_Records for processing_
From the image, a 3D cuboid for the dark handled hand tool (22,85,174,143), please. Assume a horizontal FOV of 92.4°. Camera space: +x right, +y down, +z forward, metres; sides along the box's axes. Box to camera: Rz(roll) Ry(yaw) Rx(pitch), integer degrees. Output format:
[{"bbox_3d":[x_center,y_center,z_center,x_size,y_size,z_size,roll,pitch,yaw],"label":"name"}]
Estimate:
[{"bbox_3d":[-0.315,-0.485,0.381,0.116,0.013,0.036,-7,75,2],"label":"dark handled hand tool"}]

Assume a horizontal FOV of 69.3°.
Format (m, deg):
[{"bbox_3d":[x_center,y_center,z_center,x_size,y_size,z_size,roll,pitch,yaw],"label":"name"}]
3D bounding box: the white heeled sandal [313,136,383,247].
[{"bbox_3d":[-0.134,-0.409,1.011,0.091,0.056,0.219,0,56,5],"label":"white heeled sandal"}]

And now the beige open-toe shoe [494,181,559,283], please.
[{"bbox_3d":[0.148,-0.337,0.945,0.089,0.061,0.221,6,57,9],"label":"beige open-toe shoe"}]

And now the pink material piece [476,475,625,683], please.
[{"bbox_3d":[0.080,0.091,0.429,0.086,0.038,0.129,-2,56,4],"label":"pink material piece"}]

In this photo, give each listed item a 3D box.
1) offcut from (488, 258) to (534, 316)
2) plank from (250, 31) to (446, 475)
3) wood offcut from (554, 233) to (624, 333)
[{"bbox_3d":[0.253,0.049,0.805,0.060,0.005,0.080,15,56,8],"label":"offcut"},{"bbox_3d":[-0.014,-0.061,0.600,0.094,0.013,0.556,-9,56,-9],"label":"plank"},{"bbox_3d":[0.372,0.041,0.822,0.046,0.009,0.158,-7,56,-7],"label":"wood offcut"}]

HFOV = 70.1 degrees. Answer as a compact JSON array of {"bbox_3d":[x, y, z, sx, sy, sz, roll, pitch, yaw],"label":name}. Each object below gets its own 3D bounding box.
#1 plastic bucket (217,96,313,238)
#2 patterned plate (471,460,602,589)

_Exercise requirements_
Search the records above for "pitch". Copy each line where it is found.

_Solution below_
From the image, a 3D cuboid for the dark handled hand tool (22,85,174,143), please. Assume a horizontal FOV of 92.4°. Camera space: +x right, +y down, +z forward, metres; sides along the box's axes. Box to camera: Rz(roll) Ry(yaw) Rx(pitch), integer degrees. Output format:
[{"bbox_3d":[x_center,y_center,z_center,x_size,y_size,z_size,roll,pitch,yaw],"label":"name"}]
[{"bbox_3d":[x_center,y_center,z_center,x_size,y_size,z_size,roll,pitch,yaw],"label":"name"}]
HFOV = 70.1 degrees. Answer as a compact JSON array of {"bbox_3d":[x, y, z, sx, sy, sz, roll, pitch, yaw],"label":name}. Each object below gets its own 3D bounding box.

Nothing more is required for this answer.